*Given passage*.
——
The techniques and processes used to develop Three Transitions and R-G-B are ones that I am going to include in creation of my video installation. For example, I am going to incorporate the use of chroma-keying technology in my video installation and the part in Three Transitions that shows him painting his face with blue paint I am taking inspiration from that and paint parts of what will most likely be my body in blue or green paint, because I am definitely willing to do it more than anyone else would be. That is because painting yourself is quite a long process and the paint will need be washed off and I'm not sure how many people would want to do that so I will be starring in my video installation most likely. What I took from R-G-B in terms of techniques and processes was the use of a variety of different colours and the way in which in each shot he was a different distance away from the camera as I am going to include a lot of variation of colour in the patterns that I fill the green/blue clothes/material/paint/screen with and I am going to have the subject doing the everyday tasks/actions at different distances from the camera similar to how Campus did in R-G-B in order to develop my video installation.
——
Chart analysis data
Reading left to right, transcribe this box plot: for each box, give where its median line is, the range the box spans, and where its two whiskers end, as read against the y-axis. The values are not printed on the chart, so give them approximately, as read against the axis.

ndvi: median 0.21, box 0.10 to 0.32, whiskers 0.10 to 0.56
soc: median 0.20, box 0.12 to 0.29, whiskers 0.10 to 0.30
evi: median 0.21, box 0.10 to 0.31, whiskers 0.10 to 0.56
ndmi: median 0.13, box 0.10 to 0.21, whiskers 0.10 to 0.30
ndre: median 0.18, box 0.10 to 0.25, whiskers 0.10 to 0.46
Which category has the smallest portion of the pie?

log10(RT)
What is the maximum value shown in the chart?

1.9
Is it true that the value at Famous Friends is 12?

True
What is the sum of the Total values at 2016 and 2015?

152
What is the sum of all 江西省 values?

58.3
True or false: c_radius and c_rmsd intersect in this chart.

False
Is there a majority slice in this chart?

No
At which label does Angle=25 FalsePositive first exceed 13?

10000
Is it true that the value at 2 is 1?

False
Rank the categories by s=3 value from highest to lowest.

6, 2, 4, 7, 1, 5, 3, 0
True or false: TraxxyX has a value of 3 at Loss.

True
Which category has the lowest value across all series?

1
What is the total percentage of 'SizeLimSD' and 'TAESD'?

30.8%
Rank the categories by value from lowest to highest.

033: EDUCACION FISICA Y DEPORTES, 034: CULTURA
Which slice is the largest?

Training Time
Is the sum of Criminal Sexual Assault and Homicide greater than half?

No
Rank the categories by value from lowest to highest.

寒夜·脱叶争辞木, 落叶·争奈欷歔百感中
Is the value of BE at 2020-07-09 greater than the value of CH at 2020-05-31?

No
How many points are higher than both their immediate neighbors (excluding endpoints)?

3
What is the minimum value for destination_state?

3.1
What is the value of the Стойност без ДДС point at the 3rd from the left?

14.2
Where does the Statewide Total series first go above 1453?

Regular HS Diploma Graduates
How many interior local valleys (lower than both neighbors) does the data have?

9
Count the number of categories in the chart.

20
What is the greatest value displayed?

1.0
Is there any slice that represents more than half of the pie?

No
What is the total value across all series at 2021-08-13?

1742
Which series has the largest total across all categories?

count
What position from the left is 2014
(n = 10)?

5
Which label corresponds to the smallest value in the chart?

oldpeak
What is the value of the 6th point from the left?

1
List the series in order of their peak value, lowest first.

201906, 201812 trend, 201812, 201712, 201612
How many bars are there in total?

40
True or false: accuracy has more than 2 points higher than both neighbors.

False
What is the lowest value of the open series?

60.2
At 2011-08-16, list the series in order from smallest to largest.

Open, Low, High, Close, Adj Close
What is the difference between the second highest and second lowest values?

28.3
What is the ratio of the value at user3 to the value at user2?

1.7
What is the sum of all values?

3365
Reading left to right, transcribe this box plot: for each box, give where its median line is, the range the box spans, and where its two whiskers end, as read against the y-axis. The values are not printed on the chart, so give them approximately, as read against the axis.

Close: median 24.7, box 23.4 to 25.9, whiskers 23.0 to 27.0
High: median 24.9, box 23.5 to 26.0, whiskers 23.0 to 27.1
——
*What the exercise asks*.
In the passage on planning a video installation, what colors of paint does the writer intend to use on parts of their body?

*Response*.
Blue or green paint.